We develop a class of data-adaptive shrinkage estimators for high-dimensional covariance estimation in which the shrinkage target is a Reynolds projection of the sample covariance under a finite symmetry group selected from a candidate library by held-out predictive performance. The class generalizes the convex shrinkage estimator of Ledoit and Wolf by replacing the scalar-identity target with a structured target derived from a symmetry group when one is available, and generalizes the group-symmetric maximum-likelihood estimator of Shah and Chandrasekaran by combining structural targeting with adaptive convex shrinkage and by selecting the group from data rather than treating it as prespecified. A two-tier procedure performs the group selection: a universal per-candidate evaluation based on held-out negative log-likelihood, optionally preceded by a domain-specific step that constructs the candidate library from structural priors. We establish a finite-sample regret bound for the held-out calibration of the convex combination weight, an oracle inequality for the data-driven group selection, and a quantitative sufficient-match condition under which the proposed estimator dominates Ledoit-Wolf shrinkage in Frobenius mean-squared error. The procedure is illustrated on six real-data problems spanning finance (S&P~500 daily returns), climate (NOAA OISST sea-surface temperature anomalies), genomics (TCGA-BRCA gene expression), radio signal processing (RadioML 2018.A), astronomical imaging (Galaxy10 DECaLS), and natural image patches (CIFAR-10 with a CIFAR-10.1 distribution-shift companion). An empirical comparison is also made against the Bayesian permutation-symmetry estimator of Chojecki and colleagues. Outside the few-shot regime, where structural priors carry the most information per observation, Ledoit-Wolf shrinkage remains the appropriate baseline.

翻译：针对高维协方差估计问题，本文提出一类数据自适应收缩估计方法。

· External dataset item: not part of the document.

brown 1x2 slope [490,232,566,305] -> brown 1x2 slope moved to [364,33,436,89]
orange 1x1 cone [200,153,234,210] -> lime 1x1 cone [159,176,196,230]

其核心思想是：将样本协方差矩阵在有限对称群（该群从候选库中通过留出预测性能进行选取）下的雷诺投影作为收缩目标。该方法通过引入结构化的对称群目标替代Ledoit-Wolf凸收缩估计中的标量单位矩阵目标，实现对该类方法的泛化；同时通过融合结构化目标与自适应凸收缩，并基于数据自主选取对称群（而非预先指定），将Shah与Chandrasekaran提出的群对称极大似然估计拓展至更广范畴。两阶段样本选取机制包括：基于留出负对数似然的通用候选评估阶段，以及可选的领域特定阶段（该阶段从结构先验中构建候选库）。本文建立了留出法校准凸组合权重的有限样本遗憾界、数据驱动群选取的Oracle不等式，以及定量刻画充分匹配条件的准则——在该条件下，所提估计器在Frobenius均方误差意义上优于Ledoit-Wolf收缩方法。通过六个实际数据案例验证方法有效性：金融领域（标普500指数日收益率）、气候科学（NOAA OISST海表温度异常）、基因组学（TCGA-BRCA基因表达）、无线电信号处理（RadioML 2018.A）、天文成像（Galaxy10 DECaLS）及自然图像块（含分布偏移参照集CIFAR-10.1的CIFAR-10数据集）。同时与Chojecki等学者提出的贝叶斯置换对称性估计器进行实证对比。结果表明：在结构先验信息量最充分的少样本场景外，Ledoit-Wolf收缩仍可作为有效的基准方法。